EXCERPTED TEXT -
· · · · ·

After coming up with what you owe, organize your credit card debt, on paper or on a spreadsheet, in order of interest amounts and payment due dates. Organize by interest rates because you might want to start paying the higher interest cards off first as they will end up costing you more in the long run. This video does a great job of explaining the process.

 

You can reduce high interest credit card debt by transferring your balances to a card that offers no interest for a period or to a lower-interest card. Most financial institutions have special offers for balance transfers. Others might offer no interest for a year with a fee for the transfer (just be aware that if you can’t pay the card off after the promotional year, you may be charged all of the back interest).

 

Transferring balances to a lower- or no-interest card will enable you to pay on what you owe and not have to worry about excessive interest payments. If you can pay more than the minimum required amount, you will reduce potential interest expenses and pay it off even sooner. The most important step in this process is research. Look around for institutions that will best suit your needs.

· · · · ·

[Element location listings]
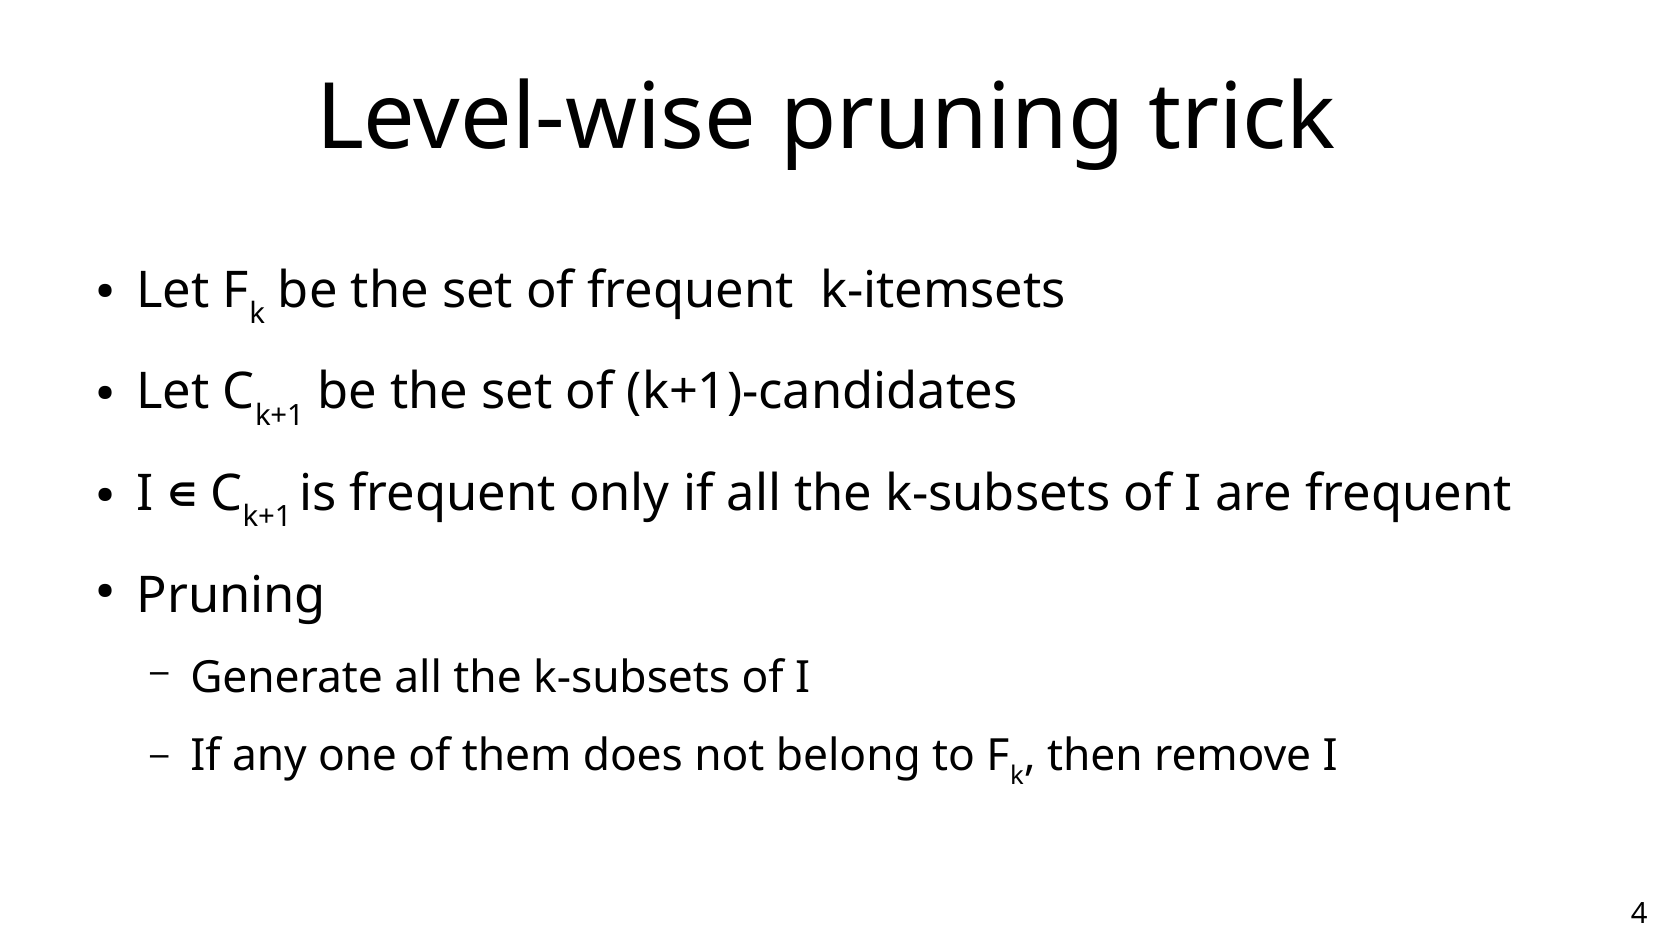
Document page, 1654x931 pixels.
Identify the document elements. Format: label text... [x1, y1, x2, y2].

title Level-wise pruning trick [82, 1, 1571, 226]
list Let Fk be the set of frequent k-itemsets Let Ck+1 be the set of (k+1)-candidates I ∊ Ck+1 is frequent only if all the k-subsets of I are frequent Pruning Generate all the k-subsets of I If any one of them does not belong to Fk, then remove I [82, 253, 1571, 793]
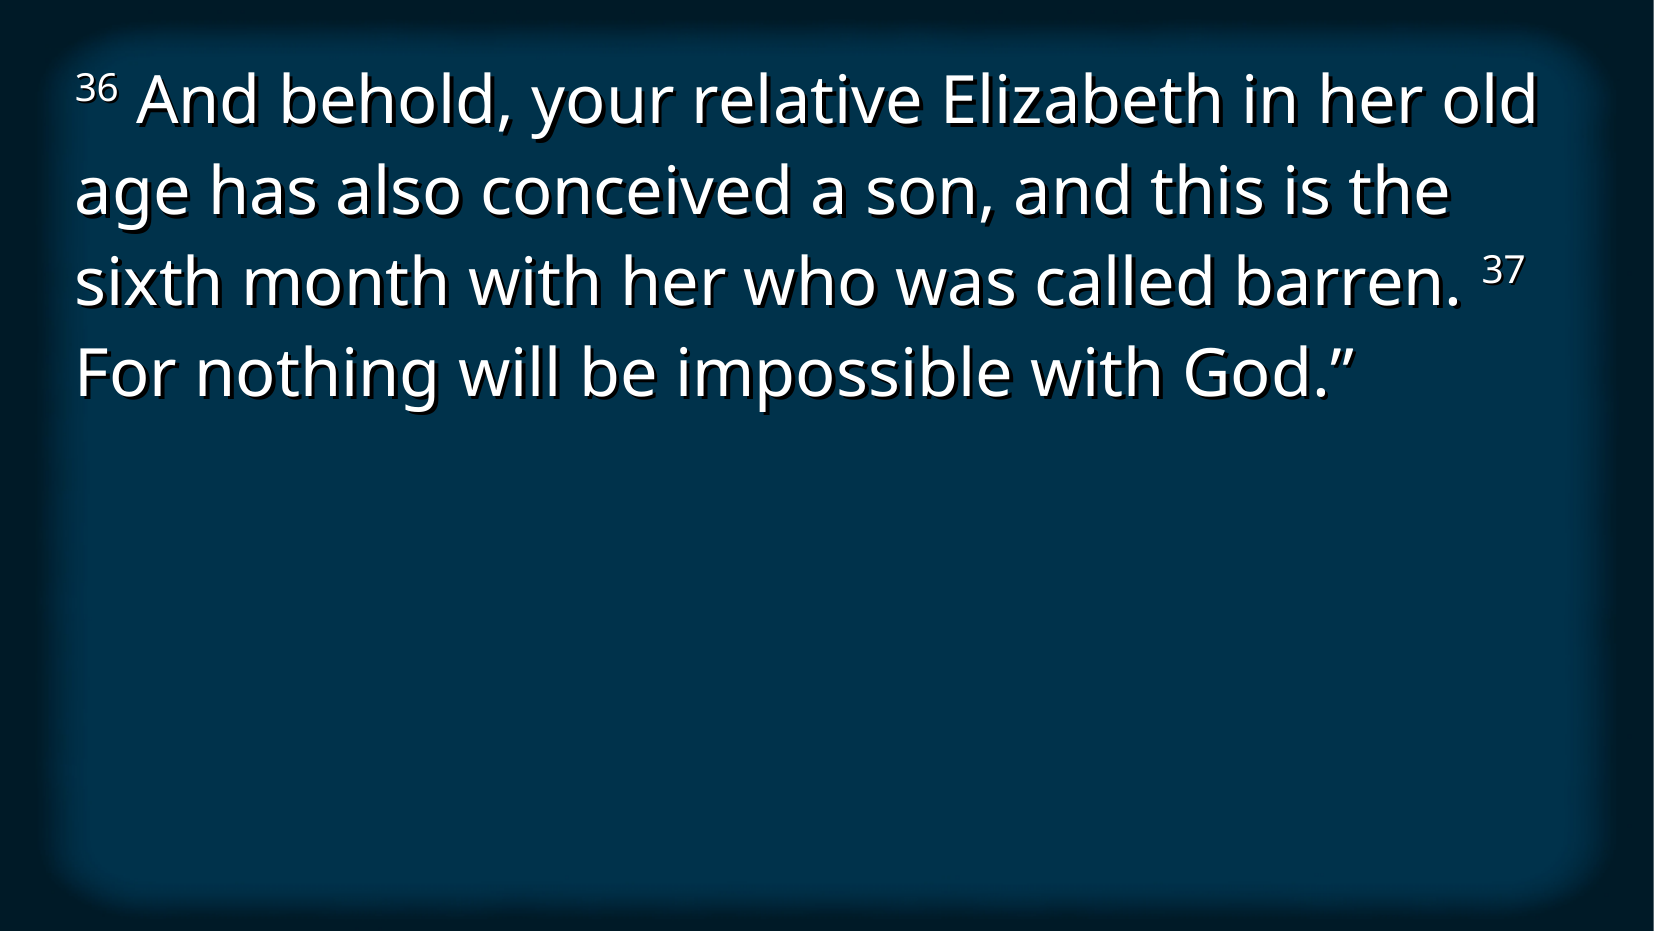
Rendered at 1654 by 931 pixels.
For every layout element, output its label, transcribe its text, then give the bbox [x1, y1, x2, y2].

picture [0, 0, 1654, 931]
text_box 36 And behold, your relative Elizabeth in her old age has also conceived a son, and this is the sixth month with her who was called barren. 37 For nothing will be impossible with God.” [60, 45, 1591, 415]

· · · · ·

EXERCISE PROMPT -
Print the passage of the credit card debt text from "Transferring balances to" up to and including "suit your needs.".

TASK RESPONSE -
Transferring balances to a lower- or no-interest card will enable you to pay on what you owe and not have to worry about excessive interest payments. If you can pay more than the minimum required amount, you will reduce potential interest expenses and pay it off even sooner. The most important step in this process is research. Look around for institutions that will best suit your needs.